To streamline the process, gather essential loan information beforehand, including your current mortgage interest rate, outstanding balance, monthly payment amount, and the breakdown of principal, interest, taxes, and insurance.
Below is a list of common refinancing scenarios and how to discuss them with a lender.
Lowering the Monthly Payment
A straightforward refinance, known as a rate and term refi, involves replacing your current mortgage with a lower-rate loan of the same term. The primary objective of a rate-and-term refi is to decrease the monthly payment.
Sample sentence: “I am considering a rate-and-term refinance to reduce my monthly payment.”
The lender may inquire about how you plan to utilize the monthly savings. Will you pay off debts, save for retirement, or allocate the extra funds elsewhere? Additionally, they might ask if you prefer to maintain the original loan’s payoff date by slightly increasing your monthly payment.
If you wish to keep the original loan’s payoff date, you can say, “I would like to amortize the new loan to match the end date of the old loan.”
Accessing Cash by Refinancing
With a cash-out refinance, you borrow more than your current loan balance and receive the excess amount in cash. This money can be used for various purposes, such as paying off high-interest debts. The primary objective of a cash-out refi is to reduce your overall monthly debt obligations.
Sample sentence: “I am interested in a cash-out refinance to settle my medical debts.”
The lender may inquire about your strategy to avoid accumulating additional debts after the cash-out refinance.
Eliminating Mortgage Insurance
An FHA loan is a mortgage insured by the Federal Housing Administration. To stop paying FHA premiums, you typically need to build up at least 20% equity and refinance into a conventional mortgage.
For homeowners with conventional loans and private mortgage insurance (PMI), there are two options once you reach 20% equity: request PMI cancellation or refinance into a lower-rate loan without PMI to enjoy dual benefits.
Sample sentences: “I aim to refinance out of my FHA loan and secure a mortgage without mortgage insurance.” “I want to refinance for a lower rate and eliminate PMI simultaneously.”
Removing a Co-Borrower
In situations where both partners are listed on a mortgage, some may seek to remove one co-borrower’s name after a separation. This process involves refinancing the loan.
Sample sentence: “I plan to refinance to eliminate my ex-partner’s name from the mortgage.”
Transitioning Between Adjustable and Fixed Rates
An adjustable-rate mortgage starts with a low introductory rate for a set period, followed by periodic rate adjustments. Some borrowers opt to refinance into a fixed-rate mortgage to avoid fluctuating rates and ensure stable monthly payments.
Conversely, homeowners planning to sell within a few years may switch from a fixed-rate to an adjustable-rate loan to benefit from lower initial rates, intending to sell before any rate adjustments.

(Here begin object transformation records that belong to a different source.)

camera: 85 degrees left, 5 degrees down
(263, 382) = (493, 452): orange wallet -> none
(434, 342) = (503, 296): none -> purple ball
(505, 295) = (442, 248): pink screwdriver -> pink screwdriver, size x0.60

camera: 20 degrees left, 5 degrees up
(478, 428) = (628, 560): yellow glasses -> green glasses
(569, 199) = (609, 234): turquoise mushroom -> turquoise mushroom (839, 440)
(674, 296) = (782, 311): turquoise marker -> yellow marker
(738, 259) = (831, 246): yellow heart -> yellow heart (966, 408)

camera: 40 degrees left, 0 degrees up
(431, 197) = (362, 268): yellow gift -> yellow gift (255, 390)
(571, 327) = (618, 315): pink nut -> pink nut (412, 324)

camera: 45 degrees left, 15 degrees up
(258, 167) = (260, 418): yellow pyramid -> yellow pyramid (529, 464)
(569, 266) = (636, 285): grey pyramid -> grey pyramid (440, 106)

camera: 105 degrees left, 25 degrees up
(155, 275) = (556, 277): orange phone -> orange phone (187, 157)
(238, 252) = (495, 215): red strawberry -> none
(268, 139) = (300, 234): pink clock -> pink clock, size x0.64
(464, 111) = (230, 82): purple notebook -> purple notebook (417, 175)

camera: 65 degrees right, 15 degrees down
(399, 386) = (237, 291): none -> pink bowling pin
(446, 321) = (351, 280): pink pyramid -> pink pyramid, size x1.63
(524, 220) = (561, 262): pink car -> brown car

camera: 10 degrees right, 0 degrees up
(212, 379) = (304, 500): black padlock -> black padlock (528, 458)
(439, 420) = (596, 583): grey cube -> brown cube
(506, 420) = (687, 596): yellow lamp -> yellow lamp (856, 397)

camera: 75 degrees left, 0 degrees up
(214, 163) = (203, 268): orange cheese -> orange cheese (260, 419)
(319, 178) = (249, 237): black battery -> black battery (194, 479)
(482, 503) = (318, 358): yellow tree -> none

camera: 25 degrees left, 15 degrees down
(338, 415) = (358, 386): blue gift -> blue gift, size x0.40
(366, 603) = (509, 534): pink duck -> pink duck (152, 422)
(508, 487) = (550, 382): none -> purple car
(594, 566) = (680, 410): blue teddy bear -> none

Sample sentences: “I am considering refinancing from an ARM to a fixed-rate mortgage.” “I wish to refinance into an ARM as I plan to sell the property in a few years.”
Adjusting the Loan Term
Some homeowners may consider refinancing from a 30-year to a 15-year loan to expedite mortgage repayment. This shift is known as shortening the loan term.
Refinancing into a 15-year mortgage can lead to significant interest savings over time, given the lower interest rates on such loans. However, the higher monthly payments associated with a 15-year term could strain your finances, impacting your ability to save for retirement.
If you are committed to paying off your mortgage sooner, the lender may suggest increasing your monthly payments instead of opting for a 15-year loan.
Sample sentence: “I am contemplating reducing my loan term. Can you walk me through the advantages and disadvantages?”